Utah is an outlier on alcohol issues. It’s the “conspiracy cousin” of alcohol policy. The strange-uncle-who-might-grope-his niece-at-Thanksgiving of alcohol policy. But not Washington State. Washington State is fairly liberal on alcohol issues despite it not allowing consumers to receive wine shipments from out-of-state wine retailers. My point is this: Utah has not done much to influence other states to lower their blood alcohol limit. Passage of SB 5002 with its .05 blood alcohol limit WILL have an influence on other states. We don’t know yet if the bill will pass. But my guess is it’s at least 50/50.
Meanwhile, a panel of judges in Colorado has ruled, “A [liquor store] vendor's civil liability requires a showing that the intoxication of the person causing injury was 'due to the sale ... of any alcoholic beverage to the person.”
Put another way, if a person who is intoxicated walks into a liquor store, buys a 12-pack of beer and a bottle of tequila, then gets in their car and proceeds to get in an accident killing or harming folks in another car, the liquor store is not held liable because they did not sell the drunk driver the alcohol that made them drunk.
To quote from Law360’s story::
“A Colorado appellate panel ruled Thursday that a liquor store that sold alcohol to a drunk driver, who then killed a couple in a car accident but had not yet drunk the alcohol the store sold her, is not liable for the fatal crash, finding no causal connection between the sale and the collision.
"We conclude that the statutory language is unambiguous and that it requires a showing that the driver who caused the injury could have become intoxicated due to the vendor's sale of alcohol to her," wrote Judge JoAnn L. Vogt, penning the opinion for the three-judge panel.
The case revolves around Breckenridge Market & Liquor sale of a 12-pack of beer and a bottle of tequila to Lindsey Ward, who store employees noticed was visibly intoxicated. Ward then went on to crash in a car, killing Benjamin Mitton and Nichole Gough. The drinks the liquor store sold Ward were found in her car unopened.
Family members sued Ward, now in prison, the restaurant where she was drinking before she bought the beer and tequila, and the liquor store. They resolved their claims against ward and the restaurant, leaving only their claims against the liquor store under the Colorado Dram Shop Act…

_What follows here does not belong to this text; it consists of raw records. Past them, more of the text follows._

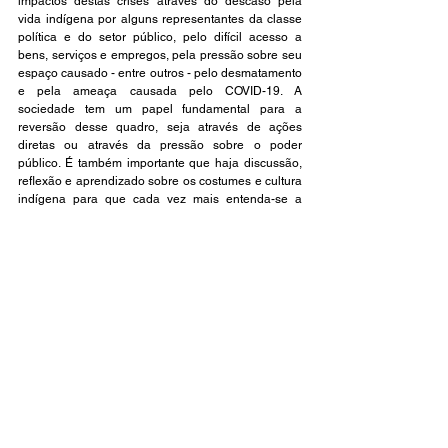
impactos destas crises através do descaso pela 
vida indígena por alguns representantes da classe 
política e do setor público, pelo difícil acesso a 
bens, serviços e empregos, pela pressão sobre seu 
espaço causado - entre outros - pelo desmatamento 
e pela ameaça causada pelo COVID-19. A 
sociedade tem um papel fundamental para a 
reversão desse quadro, seja através de ações 
diretas ou através da pressão sobre o poder 
público. É também importante que haja discussão, 
reflexão e aprendizado sobre os costumes e cultura 
indígena para que cada vez mais entenda-se a 
importância desses povos para o futuro da nação 
brasileira e possa-se assim salvaguardar a sua 
existência.
Fontes consultadas:
Amazônia, Portal. 
UFAM Parintins lança campanha 
“Amazônia Contra a Covid-19” que busca doações 
para ajudar povos da floresta. 
Portal Amazônia + 
FRAM. Disponível em: 
https://portalamazonia.com/noticias/cidadania/ufam-
parintins-lanca-campanha-amazonia-contra-a-
covid-19-que-busca-doacoes-para-ajudar-povos-
da-floresta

The family members argued in their appeal that the law was ambiguous and only required that plaintiffs suing alcohol vendors show that they were injured by a drunk person and that the seller provided alcohol to the drunk person.

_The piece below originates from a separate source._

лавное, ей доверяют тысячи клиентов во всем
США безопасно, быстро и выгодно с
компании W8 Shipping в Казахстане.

But the panel was unmoved, siding with the trial judge's interpretation.
Of course, the panel of judges at the Colorado Court of Appeals was unmoved. Consider the implications of a ruling that a store or bar need not sell the drunkard the alcohol that made them drunk in order to hold that bar or store responsible for the accident caused by the drunkard. The liquor store that was the successful defendant in the case surely considered the implications when its owner raised their hands, shrugged their shoulders, and rightly said, “But we didn’t do a single thing?” And of course, they are right.
Colorado used to have a 0.05, ability impaired statute, but we did away with that in 2003 when we lowered the DUI level from 0.10 to 0.08 under, what I think now is unconstitutional, threat of losing highway funding if we failed to lower to the new standard. We attached “cork and go” to that statute to give something to the Restaurant Association to alleviate their fear of lost revenue under the new lower standard.
I voted for the cork and go amendment, but against the bill. Interestingly, the debate was held in the late afternoon and at least one of the proponents would have failed a sobriety test during that debate.